Ach du liebe Zeit –
Plädoyer für ein am Menschen orientiertes Zeitverständnis
Prof. Dr. Karlheinz A. Geißler
Sendezeit: So. 22.01.2006, 8.30h
Die Zeichen mehren sich; wir sind am Ende der Uhrzeit angelangt. Vor mehr als 500 Jahren haben die Uhren ihren Siegeszug angetreten. Ohne die mechanischen Zeitmesser hätte die Moderne nicht stattgefunden. Uhren machten die Beschleunigung fast aller Lebensbereiche, das zentrale Kennzeichen der Moderne, kontrollierbar und messbar. Karlheinz A. Geißler untersucht die kulturellen, die wirtschaftlichen und die lebenspraktischen Folgen unseres Zeitverständnisses anhand der Zeitepochen Vormoderne, Moderne und Postmoderne. Und er gibt Hinweise dafür, wie die Zeiten besser werden könnten. Professor Dr. Karlheinz A. Geißler lehrt Wirtschaftspädagogik an der Universität der Bundeswehr, München.

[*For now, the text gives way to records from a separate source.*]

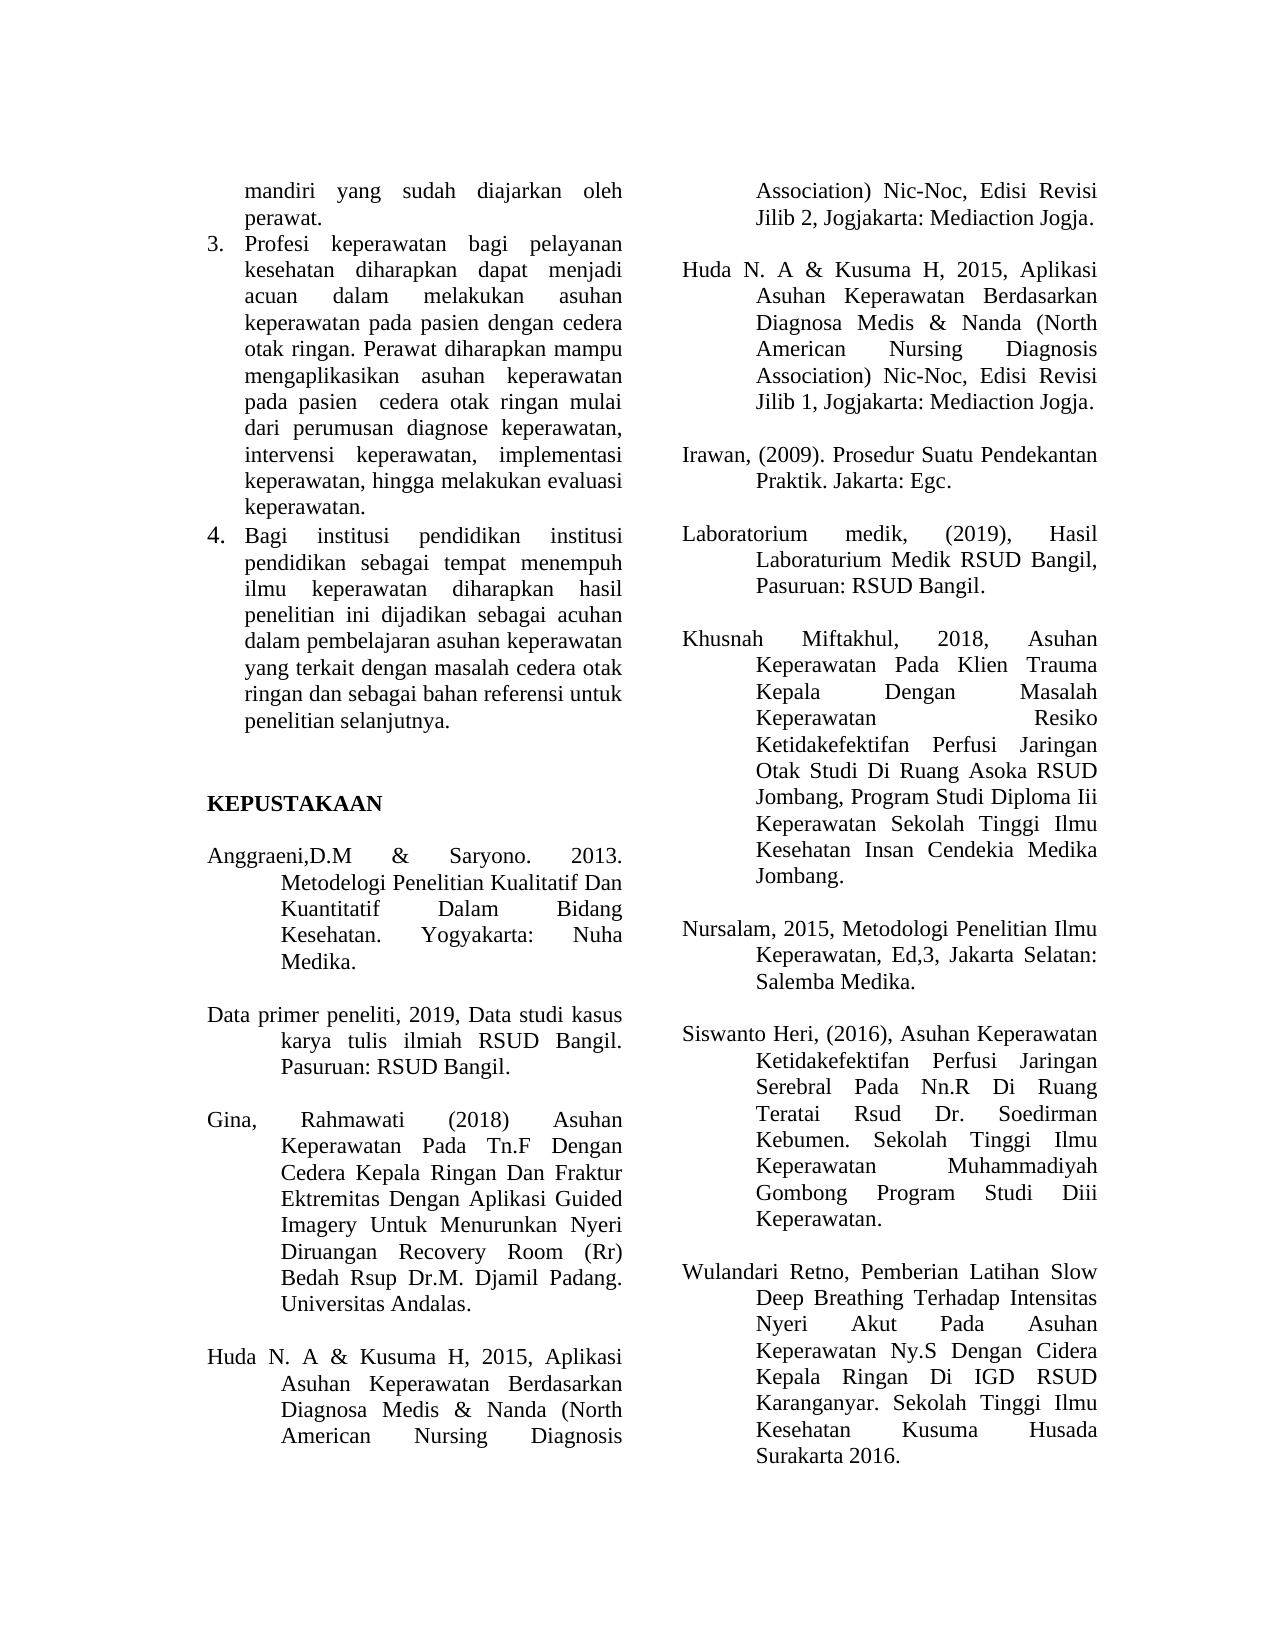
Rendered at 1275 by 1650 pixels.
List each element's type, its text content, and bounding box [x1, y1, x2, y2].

text Laboratorium medik, (2019), Hasil Laboraturium Medik RSUD Bangil, Pasuruan: RSUD Bangil. [682, 520, 1098, 599]
text Anggraeni,D.M & Saryono. 2013. Metodelogi Penelitian Kualitatif Dan Kuantitatif Dalam Bidang Kesehatan. Yogyakarta: Nuha Medika. [207, 842, 623, 974]
list Bagi klien dan kelurga diharapkan studi kasus ini sebagai informasi tatacara memberikan perawatan dan pengobatan pada pasien dengan trauma kepala ringan yang dapat dilakukan secara mandiri yang sudah diajarkan oleh perawat. [207, 177, 623, 230]
text Data primer peneliti, 2019, Data studi kasus karya tulis ilmiah RSUD Bangil. Pasuruan: RSUD Bangil. [207, 1001, 623, 1080]
text Siswanto Heri, (2016), Asuhan Keperawatan Ketidakefektifan Perfusi Jaringan Serebral Pada Nn.R Di Ruang Teratai Rsud Dr. Soedirman Kebumen. Sekolah Tinggi Ilmu Keperawatan Muhammadiyah Gombong Program Studi Diii Keperawatan. [682, 1021, 1098, 1231]
text Gina, Rahmawati (2018) Asuhan Keperawatan Pada Tn.F Dengan Cedera Kepala Ringan Dan Fraktur Ektremitas Dengan Aplikasi Guided Imagery Untuk Menurunkan Nyeri Diruangan Recovery Room (Rr) Bedah Rsup Dr.M. Djamil Padang. Universitas Andalas. [207, 1106, 623, 1317]
text Wulandari Retno, Pemberian Latihan Slow Deep Breathing Terhadap Intensitas Nyeri Akut Pada Asuhan Keperawatan Ny.S Dengan Cidera Kepala Ringan Di IGD RSUD Karanganyar. Sekolah Tinggi Ilmu Kesehatan Kusuma Husada Surakarta 2016. [682, 1258, 1098, 1468]
text Huda N. A & Kusuma H, 2015, Aplikasi Asuhan Keperawatan Berdasarkan Diagnosa Medis & Nanda (North American Nursing Diagnosis Association) Nic-Noc, Edisi Revisi Jilib 2, Jogjakarta: Mediaction Jogja. [207, 1343, 623, 1449]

Karlheinz A. Geißler, geb. 1944 in Deuerling/Oberpfalz, studierte Philosophie, Ökonomie und Pädagogik in München. Nach kurzer Zeit als Lehrer an berufsbildenden Schulen, Forschungs- und Lehrtätigkeiten an den Universitäten Karlsruhe, Augsburg und München, seit 1975 Universitätsprofessor für Wirtschaftspädagogik an der Universität der Bundeswehr in München. Gastprofessuren an verschiedenen Universitäten, u.a. in Linz/Österreich, Bremen, Innsbruck, Klagenfurt. Mitinitiator und Leiter des Projekts „Ökologie der Zeit“ der Evangelischen Akademie Tutzing. Forschungsschwerpunkte z. Zt.: Zeitmuster der Moderne, Zeit und Ökologie, Modernisierung beruflicher Bildung, Zeit und Kultur. Er ist Beiratsmitglied der interdisziplinären Zeitschrift „Universitas“ und Herausgeber mehrer Buchreihen.